As the British Medical Journal pointed out earlier this year, this decline is the culmination of a decades-long trend. In 1960, the United States had the highest life expectancy of any country in the 35-member Organization for Economic Cooperation and Development (OECD), which comprises the world’s richest countries. Back then, Americans on average lived 2.4 years longer than residents of the other OECD countries. We started losing ground, though, in the 1980s. Our life expectancy first fell below the OECD average in 1998. Now it is 1.5 years lower than the average of the 35 countries.

Steven H. Woolf, the author of the British Medical Journal article, attributed the decline to “life conditions” that seem to be more challenging to Americans, rural Americans in particular, than they are to residents of other developed countries. He cited the rising number of deaths from opioid overdoses in particular as a symptom of those greater life challenges.

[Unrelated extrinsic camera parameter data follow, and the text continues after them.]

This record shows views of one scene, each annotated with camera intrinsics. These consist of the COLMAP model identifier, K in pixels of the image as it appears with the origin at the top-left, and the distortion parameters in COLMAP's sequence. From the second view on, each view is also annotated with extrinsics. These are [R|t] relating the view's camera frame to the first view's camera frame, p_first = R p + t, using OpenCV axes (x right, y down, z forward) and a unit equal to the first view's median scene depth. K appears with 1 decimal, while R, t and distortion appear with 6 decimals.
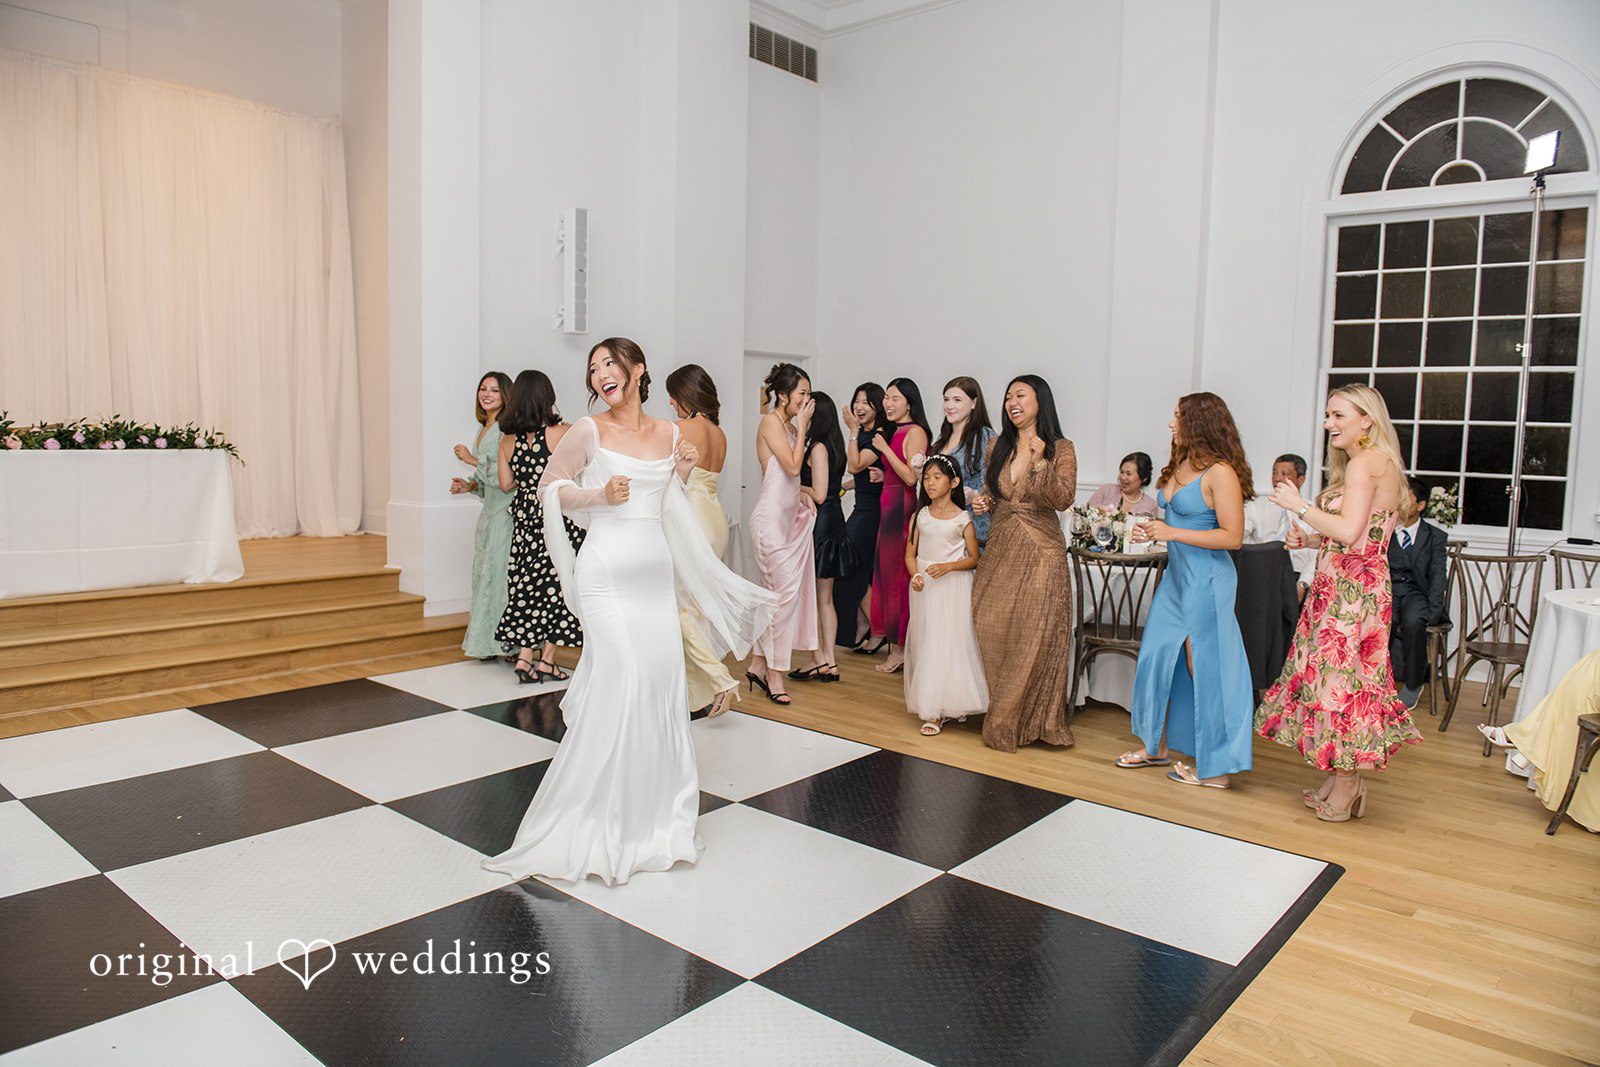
lens RADIAL K [[1103.7, 0, 801.6], [0, 1103.7, 530.8], [0, 0, 1]] dist [-0.046554, 0.000733]
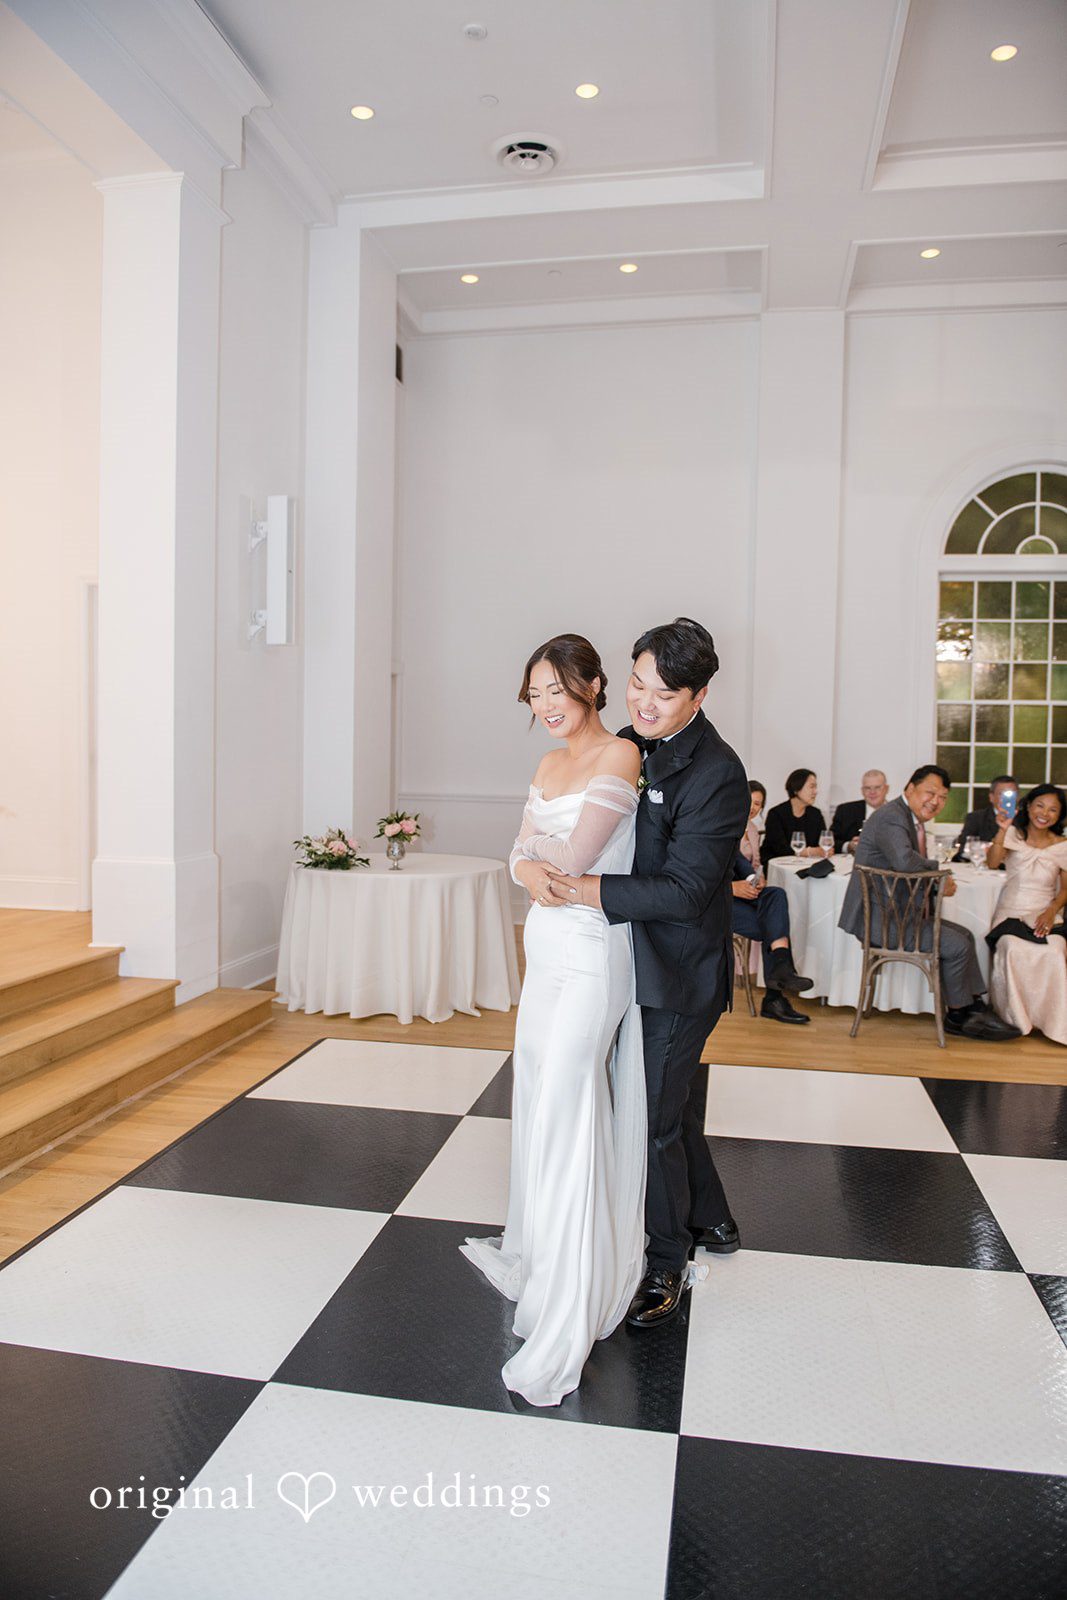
lens RADIAL K [[1103.7, 0, 532.7], [0, 1103.7, 793.1], [0, 0, 1]] dist [-0.046554, 0.000733]
pose [[0.865416, -0.028757, 0.500228, -0.547559], [0.053662, 0.997929, -0.035469, -0.033172], [-0.498172, 0.057539, 0.865167, 0.220607]]
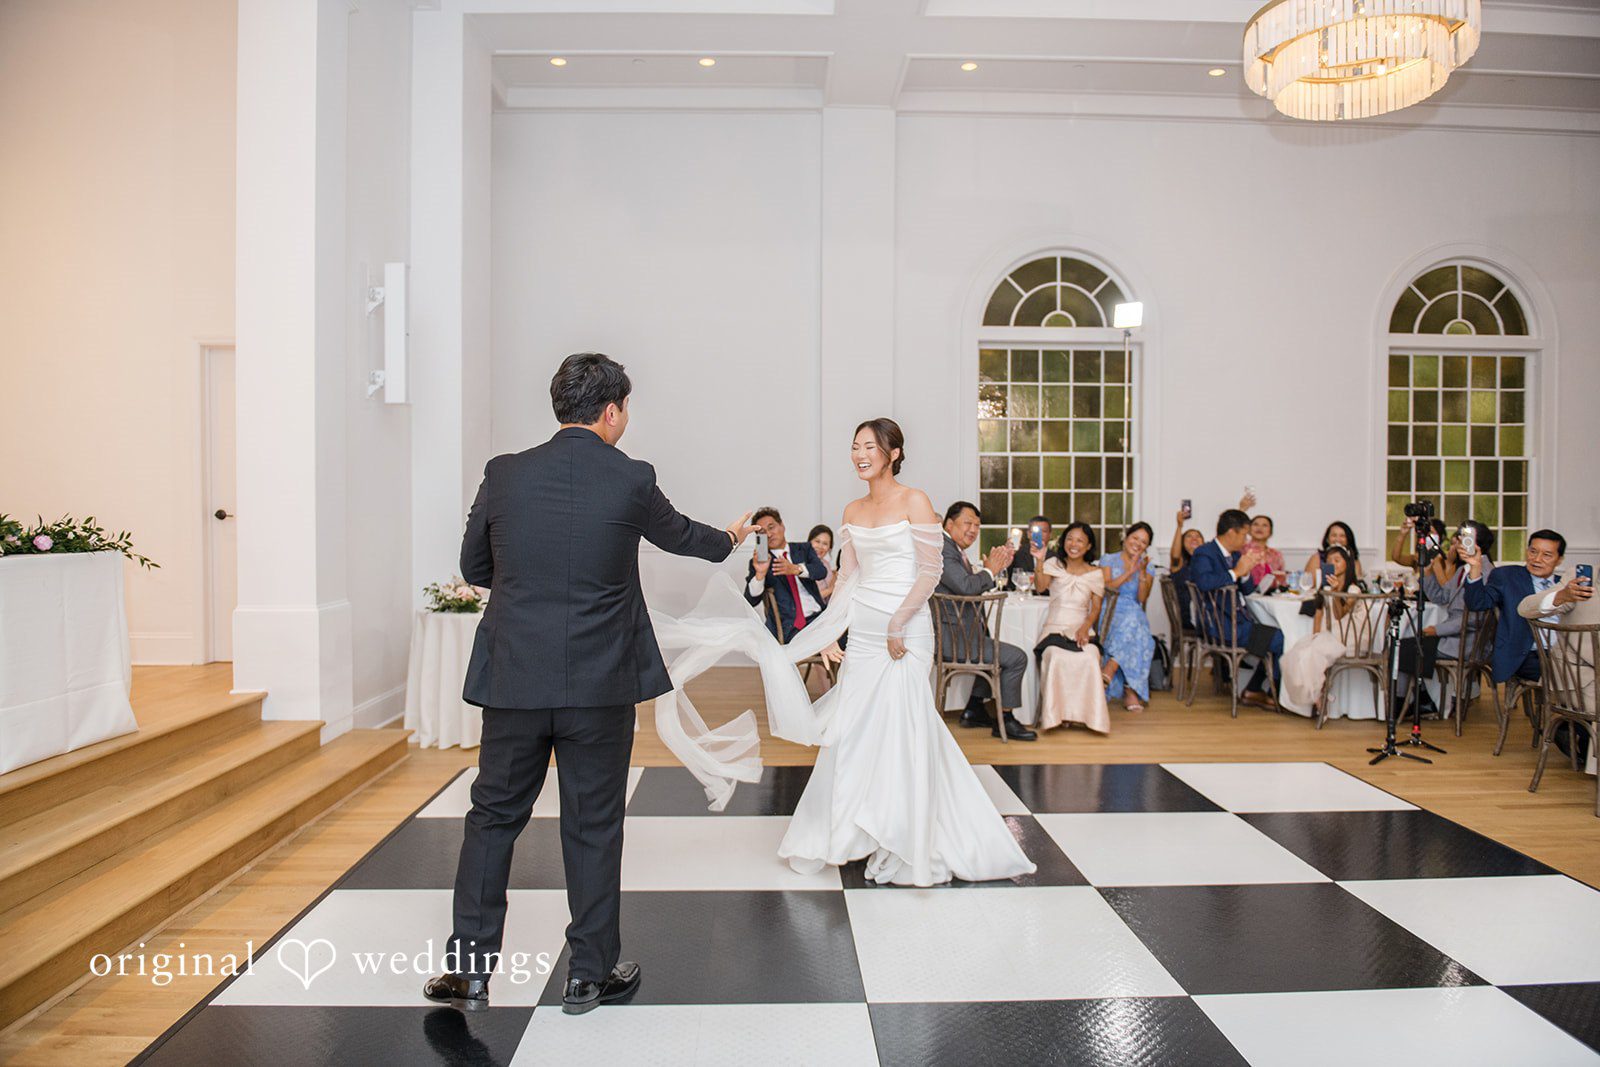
lens RADIAL K [[1093.5, 0, 796.7], [0, 1093.5, 535.0], [0, 0, 1]] dist [-0.048665, -0.004446]
pose [[0.741880, -0.039659, 0.669359, -0.661466], [0.082569, 0.996055, -0.032500, -0.024477], [-0.665429, 0.079379, 0.742228, 0.172884]]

But, he added, “the opioid epidemic is the tip of an iceberg, part of an even larger public health crisis in the U.S.: Death rates from alcohol abuse and suicides have also been rising … These ‘deaths of despair,’ as some have called them, are disproportionately affecting white Americans, especially adults aged 25-59 years, those with limited education, and women. The sharpest increases are occurring in rural counties, often in regions with longstanding social and economic challenges.”

Meanwhile, the United States spends far more on health care than any other country: $10,348 per capita annually, which is more than twice as much as the $5,169 average spent by OECD countries. We spend 31 percent more per capita than the next highest country, Switzerland.

And as noted above, we also spend more on health care – 17.3 percent of GDP, more than twice the 7.9 percent average of comparably developed countries. And the difference is widening every year.

That percentage is expected to keep going up because of constantly rising health care costs and health insurance premiums, although the rate of increase of both has slowed somewhat in recent years. But as the Kaiser Family Foundation reported last September, the average annual premium for employer-sponsored family coverage reached $18,764 in 2017. That’s a 55 percent increase over 10 years.

So although we are spending more on health care every year and far more than any other developed country, we are getting an increasingly smaller return on that money as measured by most health care outcomes, most notably life expectancy. And residents of many rural communities are especially disadvantaged.

 

Wendell Potter is a former health insurance executive, author and founder of the journalism nonprofit Tarbell.org.